Leveraged fund activity looked noticeably different at this market event, largely because the space changed radically from 2022 to 2025. Individual equity funds began coming online in mid-2022, and the number of funds available has nearly doubled from the depths of the 2022 crisis.

Retail traders resisted the market decline for almost the entire period of the decline. For 35 consecutive trading days, traders bought long-term funds as the S&P 500 fell 19% — gradually, then suddenly. The first day short positions dominated net flows was April 9, or the best day for the stock market in years.

This may be the next evolution of these funds – a place to express high-conviction contrarian trades.

Who are leveraged funds suitable for?

Leveraged funds may be right for you if:

  • You have a view you would like to express over the next day (or days) on events such as earnings, data releases, and news events
  • You understand the short-term nature of these products (and the risk of significant losses over a short period of time)
  • You have the time and attention to manage these positions frequently in response to changing market conditions and performance

Leveraged volumes have grown at an annual rate of 29% since 2020 – faster than options* and stock market volumes over the same period.

Benzinga is compensated to publish this content. Please read our 17B Disclosures here.

*Short selling: Short selling is a trading strategy where investors borrow stocks and sell them, hoping that the stock price will fall.

*Options: In finance, an option is a contract that transfers to its owner, the holder, the right, but not the obligation, to buy or sell a specified amount of an underlying asset or instrument at a specified strike price on or before a specified date, depending on the style of the option.

An investor should carefully consider the Fund’s investment objective, risks, charges and expenses before investing. The Fund’s prospectus and summary prospectus contain this and other information about Direxion shares. To obtain the Fund’s prospectus and prospectus summary, call 866-476-7523 or visit our website at direxion.com. The Fund’s Prospectus and Summary Prospectus should be read carefully before investing.

Investing in funds involves a high degree of risk.

Unlike traditional ETFs, or even other leveraged and/or inverse ETFs, leveraged and/or inverse ETFs track the price of a single stock rather than an index, negating the benefits of diversification. Leveraged and Inverse ETFs pursue daily leveraged investment objectives, meaning they are riskier than non-leveraged alternatives. They seek daily targets and should not be expected to track the performance of the underlying stock over periods longer than one day. It is not suitable for all investors and should only be used by investors who understand the risks of leverage and who manage their investments effectively.

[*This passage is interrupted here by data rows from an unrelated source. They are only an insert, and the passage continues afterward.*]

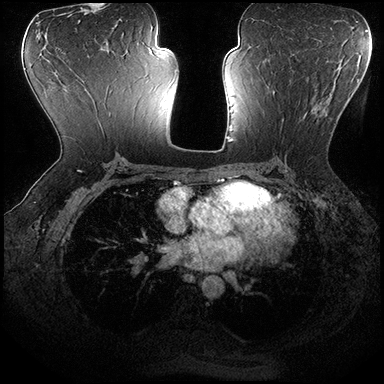
Breast MRI (dynamic contrast-enhanced), one axial slice; position 101 of 200 along the scan axis; dynamic contrast-enhanced series, time point 2 of 8 at this slice position (early post-contrast); 3 T; TE 2.3 ms, TR 4.4 ms; 384 × 384 image matrix. Female patient.
Structures marked on this image (semi-automatically segmented with operator editing):
- enhancing-tissue mask used for the functional tumour volume (all voxels passing the contrast-enhancement thresholds inside the analysis volume; usually the tumour): bounding box [x1, y1, x2, y2] px = [268, 86, 336, 146]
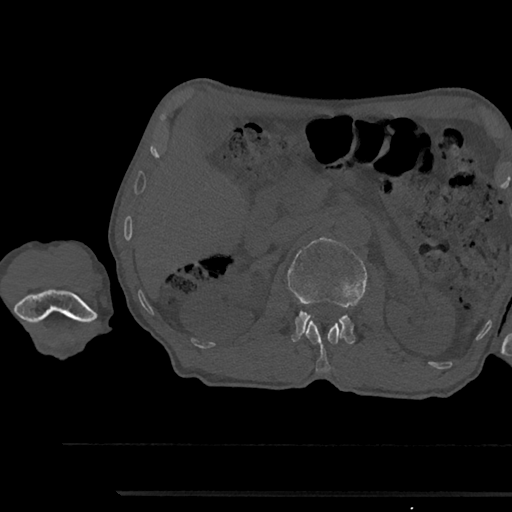
CT including the spine, one axial slice. Slice 600 of 797 in the series (ordered by position). Reconstruction kernel Br40s/3. 120 kVp. Bone window (W 1800 / L 400 HU). 0.5 mm slice thickness. 512 × 512 image matrix, field of view 367 × 367 mm. Patient: male, 79 years. Case-level facts recorded for this patient, not image findings: primary cancer: prostate.
Outlined on this slice (semi-automatically segmented with operator editing):
- L1 vertebra: bounding box (x1, y1, x2, y2) in pixels: (305, 321, 343, 372)
- L2 vertebra: (288, 238, 368, 345)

Funds will lose money if the performance of the underlying stock is flat, a rising fund will lose money even if the performance of the underlying stock increases, and a falling fund will lose money even if the performance of the underlying stock decreases, over a period longer than one day. Investing in the Funds is not equivalent to investing directly in the underlying securities.

Direxion Stock Risks – Investing in the Fund involves risks, including possible loss of capital. Each Fund is non-diversified and involves risks associated with the Fund’s concentration of its investments in a particular security, industry, sector or geographic region, which may result in increased volatility. The Fund’s investments in derivatives such as futures and swaps may present risks in addition to the risks associated with investing directly in securities or other investments, including imperfect correlations with underlying investments or other Fund portfolio holdings, high price volatility and unavailability. As a result, the value of an investment in the Fund may change quickly and without notice.